Menopause

Introduction

The menopause, also known as the 'change of life' is the end of menstruation.  This means a woman's ovaries stop producing an egg every four weeks. She will no longer have a monthly period or be able to have children.

In the UK, the average age for a woman to reach the menopause is 52, although women can experience the menopause in their 30s or 40s.

If a woman experiences the menopause when she is under 45 years of age, it is known as a premature menopause. 

Menstruation (monthly periods) can sometimes stop suddenly when you reach the menopause.

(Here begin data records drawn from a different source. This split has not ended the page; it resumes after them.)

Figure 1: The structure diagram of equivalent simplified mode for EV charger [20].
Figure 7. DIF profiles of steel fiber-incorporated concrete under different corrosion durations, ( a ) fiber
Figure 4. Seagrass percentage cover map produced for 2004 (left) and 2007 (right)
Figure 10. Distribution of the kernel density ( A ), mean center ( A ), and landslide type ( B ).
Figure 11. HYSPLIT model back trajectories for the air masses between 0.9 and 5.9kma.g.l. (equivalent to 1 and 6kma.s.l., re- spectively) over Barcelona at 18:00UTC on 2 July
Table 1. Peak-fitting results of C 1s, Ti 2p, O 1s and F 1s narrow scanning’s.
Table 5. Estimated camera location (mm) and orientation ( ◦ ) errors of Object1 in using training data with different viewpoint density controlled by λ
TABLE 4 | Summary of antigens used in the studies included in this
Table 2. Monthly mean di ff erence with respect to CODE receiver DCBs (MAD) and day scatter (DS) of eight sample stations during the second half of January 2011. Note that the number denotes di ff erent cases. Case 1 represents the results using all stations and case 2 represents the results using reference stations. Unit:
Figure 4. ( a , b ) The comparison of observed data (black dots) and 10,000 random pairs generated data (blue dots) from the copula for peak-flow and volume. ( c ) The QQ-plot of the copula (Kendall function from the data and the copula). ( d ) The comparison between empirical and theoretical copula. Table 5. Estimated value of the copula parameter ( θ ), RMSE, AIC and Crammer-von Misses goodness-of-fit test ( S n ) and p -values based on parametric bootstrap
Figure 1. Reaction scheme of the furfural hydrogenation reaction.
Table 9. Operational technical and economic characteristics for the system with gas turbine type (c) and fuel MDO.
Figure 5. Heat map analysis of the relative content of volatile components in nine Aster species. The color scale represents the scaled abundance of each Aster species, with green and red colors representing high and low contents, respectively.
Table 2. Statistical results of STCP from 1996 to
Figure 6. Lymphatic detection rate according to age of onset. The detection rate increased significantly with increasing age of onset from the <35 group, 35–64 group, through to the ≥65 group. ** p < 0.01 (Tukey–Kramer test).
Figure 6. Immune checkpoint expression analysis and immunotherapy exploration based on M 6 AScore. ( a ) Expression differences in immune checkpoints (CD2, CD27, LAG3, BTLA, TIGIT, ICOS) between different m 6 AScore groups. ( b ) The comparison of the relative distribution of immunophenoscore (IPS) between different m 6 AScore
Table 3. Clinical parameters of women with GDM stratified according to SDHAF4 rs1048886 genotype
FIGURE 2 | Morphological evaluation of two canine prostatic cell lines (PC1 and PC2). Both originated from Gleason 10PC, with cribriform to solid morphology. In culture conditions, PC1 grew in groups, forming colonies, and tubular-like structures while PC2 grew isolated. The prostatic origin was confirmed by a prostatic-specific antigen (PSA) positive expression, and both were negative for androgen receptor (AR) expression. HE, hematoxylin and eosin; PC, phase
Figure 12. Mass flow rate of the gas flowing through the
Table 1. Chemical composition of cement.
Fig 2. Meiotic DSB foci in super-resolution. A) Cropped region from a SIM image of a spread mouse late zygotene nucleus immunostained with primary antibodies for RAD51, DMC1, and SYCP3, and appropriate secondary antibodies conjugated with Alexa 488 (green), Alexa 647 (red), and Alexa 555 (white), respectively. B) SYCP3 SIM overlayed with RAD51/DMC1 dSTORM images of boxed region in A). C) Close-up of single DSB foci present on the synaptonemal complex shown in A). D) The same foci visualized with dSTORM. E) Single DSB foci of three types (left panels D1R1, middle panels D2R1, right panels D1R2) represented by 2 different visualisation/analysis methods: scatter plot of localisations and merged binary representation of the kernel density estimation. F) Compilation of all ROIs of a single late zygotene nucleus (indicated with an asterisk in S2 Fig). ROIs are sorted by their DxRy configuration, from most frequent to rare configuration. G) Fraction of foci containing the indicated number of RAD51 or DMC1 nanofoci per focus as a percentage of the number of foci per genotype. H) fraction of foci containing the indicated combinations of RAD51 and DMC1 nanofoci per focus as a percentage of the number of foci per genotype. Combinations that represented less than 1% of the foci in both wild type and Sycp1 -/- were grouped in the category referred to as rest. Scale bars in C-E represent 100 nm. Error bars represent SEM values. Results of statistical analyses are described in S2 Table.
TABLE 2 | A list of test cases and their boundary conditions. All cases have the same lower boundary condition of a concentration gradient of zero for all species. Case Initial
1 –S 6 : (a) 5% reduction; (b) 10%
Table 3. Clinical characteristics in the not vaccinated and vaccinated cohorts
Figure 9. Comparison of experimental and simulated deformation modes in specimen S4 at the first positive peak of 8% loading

However, it is more likely that your periods will become less frequent, with longer intervals in between each one before they stop altogether.

What causes the menopause?

The menopause is caused by a change in the balance of the body's sex hormones.

In the lead up to the menopause (perimenopause) oestrogen levels decrease, which causes the ovaries to stop producing an egg each month (ovulation). Oestrogen is the female sex hormone that regulates a woman's periods.

Read more about what causes the menopause

The fall in oestrogen also causes both physical and emotional symptoms including:

  • hot flushes
  • night sweats
  • mood swings
  • vaginal dryness

Read more about the symptoms of the menopause

Should I see my GP?

You should speak to your GP if you have menopausal symptoms that are troubling you.

Although there is no definitive test to diagnose the menopause, a blood test to measure the level of follicle-stimulating hormone (FSH) may sometimes be recommended.

Treating the menopause

Most women do not need treatment for the menopause. However, treatments are available if symptoms are severe and interfere with day-to-day life.

Hormone replacement therapy (HRT) is one of the main treatments for the menopause. It helps to relieve menopausal symptoms by replacing oestrogen.

HRT is available in many forms including tablet, creams or gel, a skin patch or an implant.

Read more about treatments for the menopause

Self-help

Many women find that making changes to their lifestyle and diet helps improve menopausal symptoms. Taking regular exercise, reducing stress levels and avoiding certain foods can help reduce hot flushes, night sweats and mood swings.